I worked with the woman, first using the smoke she gave me to stun the shadow that had been good to me, and then tricked each one into the front of the woman.
Who will Concubine Jin save us? One was her son and the other was the son of a woman who died for her son.
Concubine Jin, she chose to save me first, I saw the disbelief and injury in my brother's eyes in Concubine Jin's arms, I looked at him defiantly, and felt a pleasure of revenge.
In the end, Concubine Jin still didn't save her brother, and her brother was still killed. Looking at his cold corpse, I wondered, is this what I want?
Is it that when he dies, I can get everything I deserve? I never regret my decision.

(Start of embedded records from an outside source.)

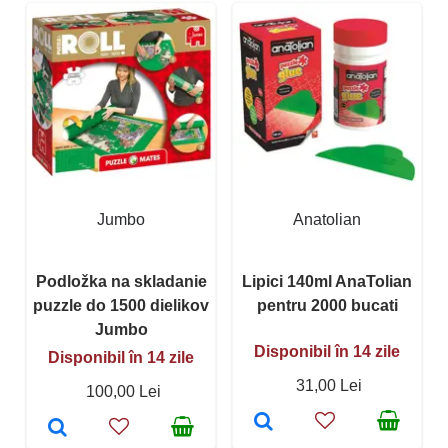
Jumbo
Anatolian
Podložka na skladanie
Lipici 140ml AnaTolian
puzzle do 1500 dielikov
pentru 2000 bucati
Jumbo
Disponibil în 14 zile
Disponibil în 14 zile
31,00 Lei
100,00 Lei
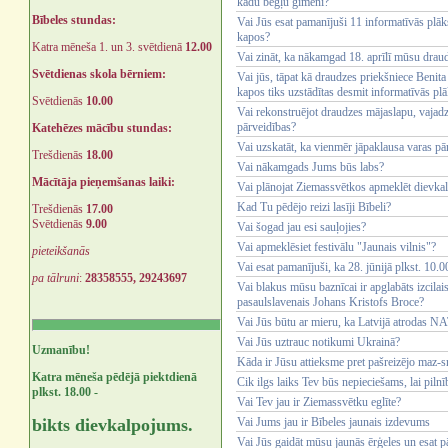
kādu bēgļu ģimeni?
Bībeles stundas:
Vai Jūs esat pamanījuši 11 informatīvās plā
kapos?
Katra mēneša 1. un 3. svētdienā
12.00
Vai zināt, ka nākamgad 18. aprīlī mūsu drau
Svētdienas skola bērniem:
Vai jūs, tāpat kā draudzes priekšniece Benita
kapos tiks uzstādītas desmit informatīvās pl
Svētdienās
10.00
Vai rekonstruējot draudzes mājaslapu, vajadz
pārveidības?
Katehēzes mācību stundas:
Vai uzskatāt, ka vienmēr jāpaklausa varas pā
Trešdienās
18.00
Vai nākamgads Jums būs labs?
Mācītāja pieņemšanas laiki:
Vai plānojat Ziemassvētkos apmeklēt dievk
Kad Tu pēdējo reizi lasīji Bībeli?
Trešdienās
17.00
Svētdienās
9.00
Vai šogad jau esi sauļojies?
Vai apmeklēsiet festivālu "Jaunais vilnis"?
pieteikšanās
Vai esat pamanījuši, ka 28. jūnijā plkst. 10
pa tālruni
:
28358555, 29243697
Vai blakus mūsu baznīcai ir apglabāts izcila
pasaulslavenais Johans Kristofs Broce?
Vai Jūs būtu ar mieru, ka Latvijā atrodas 
Vai Jūs uztrauc notikumi Ukrainā?
Uzmanību!
Kāda ir Jūsu attieksme pret pašreizējo maz-s
Katra mēneša pēdējā piektdienā
Cik ilgs laiks Tev būs nepieciešams, lai piln
plkst. 18.00 -
Vai Tev jau ir Ziemassvētku eglīte?
bikts dievkalpojums.
Vai Jums jau ir Bībeles jaunais izdevums
Vai Jūs gaidāt mūsu jaunās ērģeles un esat pār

But in fact, I didn't get everything I wanted, I understood that what I wanted was not the crown prince, I just wanted the warmth that I had never had.
Concubine Jin was sad because of her brother's death, but I didn't want her to really die, because of this woman's relationship, my father would love me a little more. But there is pain in my father's eyes, I want to take my brother's place in his heart, and I just hope that when he looks at me, there will be a trace of warmth.
But no, I didn't get anything.
It's still cold and dark that belongs to me, and it has never changed.
I was afraid to see Danhui's eyes, and every time her clear eyes looked at me, I had the illusion that she had seen through all of me.
She didn't call me brother, she deliberately avoided me every time she saw me, did she know something?
But Concubine Jin is leaving, he is the lubricant between me and my father, as long as she is there, even if the truth is known one day, my father will not kill me, but she is gone, I can't keep her, but I still have to leave people related to her, I left Shuying to take care of me, at least, when my father sees Shuying, he should think of Concubine Jin.
Shuying didn't know the truth, if she knew that I killed my brother, would she want to kill me?
I became the only son of my father, the rightful crown prince, and no one thought that a prince who had been abandoned and neglected would become the future king of Daxiang.
And because my father has an agreement with the eldest princess, I am engaged to the daughter of the eldest princess, this pampered girl, I don't like it at all, but I still have to pretend to like it very much, just because she can bring me the support of the eldest princess.
But life is not without hope at all, my father gave me a companion to read, it was actually Nan'er, the child who once gave me warmth.